IS AUTOMATION DESTINED TO REWRITE ALL OUR FUTURES?
Enhanced productivity requires equal focus on automation and skills
It’s a fact of life; mundane tasks are not something people passionately relish. Yet, the fear of job losses due to automation continues to unsettle workers in the manufacturing sector. While some might fight or shy away from the inevitable, the Government’s release of the Industrial Strategy at the end of November signals the strongest commitment yet to build a better, more productive and sustainable business future for our people and the UK economy.
Like many companies operating in the food and automation markets, we have long advocated that the growth in smart machines and automation will actually be a catalyst for new and more exciting knowledge-based jobs in the future.
When reports are released it creates an element of scaremongering among the workforce. Fact is, robots and smart technologies are filtering into every work environment. For the manufacturing sector, rather than dehumanising people, many of the tools today can free workers from labour intensive and mundane tasks, enabling them to focus on more creative aspects of their job, like problem solving.
Enterprises of all sizes are realising that they can take labour out of their costs and redeploy it elsewhere if they automate. In our view, automation safeguards the roles of the majority, making businesses more efficient and enabling them to maintain and hopefully expand contracts and win more export business through improved quality and production throughput.
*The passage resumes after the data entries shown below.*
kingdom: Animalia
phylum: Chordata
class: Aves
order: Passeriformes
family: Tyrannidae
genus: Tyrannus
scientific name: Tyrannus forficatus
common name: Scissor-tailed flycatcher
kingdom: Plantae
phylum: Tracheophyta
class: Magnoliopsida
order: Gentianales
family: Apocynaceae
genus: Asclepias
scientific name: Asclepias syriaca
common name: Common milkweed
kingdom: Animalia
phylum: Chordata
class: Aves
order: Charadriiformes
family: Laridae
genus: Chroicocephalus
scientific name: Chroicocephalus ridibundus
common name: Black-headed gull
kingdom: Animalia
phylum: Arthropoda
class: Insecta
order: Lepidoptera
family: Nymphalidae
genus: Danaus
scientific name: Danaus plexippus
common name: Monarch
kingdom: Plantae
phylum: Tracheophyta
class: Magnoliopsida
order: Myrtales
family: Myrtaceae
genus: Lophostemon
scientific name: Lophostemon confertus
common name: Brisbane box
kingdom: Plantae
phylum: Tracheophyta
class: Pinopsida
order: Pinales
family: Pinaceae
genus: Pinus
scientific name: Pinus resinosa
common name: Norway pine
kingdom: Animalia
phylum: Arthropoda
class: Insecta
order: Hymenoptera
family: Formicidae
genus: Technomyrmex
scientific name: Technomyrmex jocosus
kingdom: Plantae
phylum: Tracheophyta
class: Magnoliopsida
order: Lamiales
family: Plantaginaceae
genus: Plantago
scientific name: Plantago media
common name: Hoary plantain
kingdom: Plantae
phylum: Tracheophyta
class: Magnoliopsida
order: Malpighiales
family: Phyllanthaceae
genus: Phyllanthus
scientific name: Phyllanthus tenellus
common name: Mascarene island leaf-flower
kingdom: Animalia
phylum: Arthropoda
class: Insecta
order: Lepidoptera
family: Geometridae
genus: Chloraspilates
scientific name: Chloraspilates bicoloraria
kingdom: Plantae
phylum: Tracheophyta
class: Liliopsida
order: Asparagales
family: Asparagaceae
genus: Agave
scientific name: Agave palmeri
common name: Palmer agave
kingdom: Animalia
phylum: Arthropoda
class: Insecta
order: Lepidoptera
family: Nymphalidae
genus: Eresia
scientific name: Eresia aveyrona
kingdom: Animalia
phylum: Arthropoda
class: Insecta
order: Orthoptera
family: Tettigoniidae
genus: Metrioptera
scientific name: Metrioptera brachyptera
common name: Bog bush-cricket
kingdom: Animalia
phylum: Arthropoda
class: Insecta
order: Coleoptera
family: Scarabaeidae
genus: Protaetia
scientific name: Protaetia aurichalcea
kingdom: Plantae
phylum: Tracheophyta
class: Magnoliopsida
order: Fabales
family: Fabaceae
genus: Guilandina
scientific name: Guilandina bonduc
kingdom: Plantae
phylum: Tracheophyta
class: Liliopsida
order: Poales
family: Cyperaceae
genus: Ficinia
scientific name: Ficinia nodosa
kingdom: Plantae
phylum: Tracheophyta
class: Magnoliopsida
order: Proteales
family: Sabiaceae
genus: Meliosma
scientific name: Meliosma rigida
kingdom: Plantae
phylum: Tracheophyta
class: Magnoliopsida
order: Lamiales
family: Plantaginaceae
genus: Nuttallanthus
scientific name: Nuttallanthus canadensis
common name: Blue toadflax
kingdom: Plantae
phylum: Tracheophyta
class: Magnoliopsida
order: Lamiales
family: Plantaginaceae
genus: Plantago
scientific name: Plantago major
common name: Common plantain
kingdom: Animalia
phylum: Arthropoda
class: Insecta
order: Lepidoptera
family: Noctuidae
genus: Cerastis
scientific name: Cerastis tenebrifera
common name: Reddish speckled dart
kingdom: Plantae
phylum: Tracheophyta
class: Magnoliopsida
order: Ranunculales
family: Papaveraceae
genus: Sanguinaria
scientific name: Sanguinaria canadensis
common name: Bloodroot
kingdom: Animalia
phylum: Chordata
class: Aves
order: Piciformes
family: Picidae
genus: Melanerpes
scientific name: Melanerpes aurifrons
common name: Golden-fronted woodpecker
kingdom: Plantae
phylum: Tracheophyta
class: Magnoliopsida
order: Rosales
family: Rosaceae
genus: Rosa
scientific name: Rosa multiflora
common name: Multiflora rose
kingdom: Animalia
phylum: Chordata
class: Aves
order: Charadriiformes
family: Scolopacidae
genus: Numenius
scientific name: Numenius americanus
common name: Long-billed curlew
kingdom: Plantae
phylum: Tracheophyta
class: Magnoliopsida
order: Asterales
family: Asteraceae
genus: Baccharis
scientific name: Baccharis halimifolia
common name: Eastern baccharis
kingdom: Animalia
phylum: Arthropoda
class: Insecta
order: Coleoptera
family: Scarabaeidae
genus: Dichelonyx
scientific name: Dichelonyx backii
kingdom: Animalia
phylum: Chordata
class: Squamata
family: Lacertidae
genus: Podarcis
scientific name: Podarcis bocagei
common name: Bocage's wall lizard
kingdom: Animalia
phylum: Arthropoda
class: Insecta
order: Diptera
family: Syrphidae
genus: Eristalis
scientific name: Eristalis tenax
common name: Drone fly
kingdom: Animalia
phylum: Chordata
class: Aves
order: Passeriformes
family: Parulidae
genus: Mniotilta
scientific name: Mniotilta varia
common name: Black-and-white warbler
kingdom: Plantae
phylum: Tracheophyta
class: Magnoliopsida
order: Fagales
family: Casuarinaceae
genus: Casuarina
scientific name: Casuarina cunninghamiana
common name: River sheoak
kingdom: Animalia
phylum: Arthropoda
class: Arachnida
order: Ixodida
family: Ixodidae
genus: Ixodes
No longer can we ignore the shortage of skills. As manufacturers compete harder on price, and business costs are being further compounded by the national living wage, new pension arrangements and loss of European labour, food suppliers are seeking out automated business models that will help them evolve faster and increase their chance of survival. The pledge to enhance productivity will be central to the sector’s future stability.
Right now we are at the tipping point. In order to grow the UK food & drink business, we need to invest in automation, yet not at the detriment of people and skills. Interestingly, a poll conducted last week by The Engineer examined the investment areas that would produce the biggest improvements in manufacturing productivity. Almost two thirds of readers – 58% – voted that investing in skills and training would be the most effective for improving UK industrial productivity. Robotics placed second in the poll – 19% – followed by Industry 4:0 and Big Data.*
There’s no doubt that the future will inevitably look and feel very different to how it does now, both on the factory floor and for the workforce. While certain jobs will be reduced by automation, particularly traditional ‘blue collar’ manufacturing roles, demand for more skilled positions, such as mechanical and project engineers and technicians are on the rise, requiring science, technology, engineering and maths based competencies. One key factor that shouldn’t be overlooked is age. Our UK engineering workforce is getting older. However, the proportion of young workers (aged under 25) has decreased in the last ten years.
There are many other considerations, some very complex, and each will have widespread social and political consequences. A report released in November by thinktank Future Advocacy summarised that certain constituencies in the UK will feel the impact of automation more than others, with high risk constituencies where manufacturing is prominent predicted to be the worst affected. The highest levels of future automation are predicted in Britain’s former industrial heartlands in the Midlands and the north of England, as well as the industrial centres of Scotland, claimed the report. Many of these areas have already suffered from deindustrialisation.
Understandably, for businesses operating in these unemployment hotspots, the fear and potential animosity towards automation within a workforce can be heightened. To address this type of uncertainty there needs to be a joined up approach to automation and workforce skills development with alignment to the educational system, economic labour market needs, the manufacturing workforce and future business agendas.
That’s the gap that the UK’s Industrial Strategy and the creation of the Food & Drink Sector Council hope to plug. By focusing on export, technology, innovation, skills and apprenticeships, the sector is covering all bases in this strategy to increase productivity.
One thing all these reports have in common is highlighting the unequivocal link between workforce morale and productivity. Work should be a source of inspiration. Removing mundane, repetitive and often physical tasks can lead to happier employees, which equate to more productive employees. Businesses can help by doing their bit to support lifelong learning. We also need to do a better job collaboratively of highlighting the exciting career pathways available to young people.
Yes the future is being rewritten, and yes, automation is shaking up our industry. Refusing to accept this change will leave many behind. If automation can assist businesses to survive, increase productivity and create greater human fulfilment, everyone benefits. Surely that’s a good thing?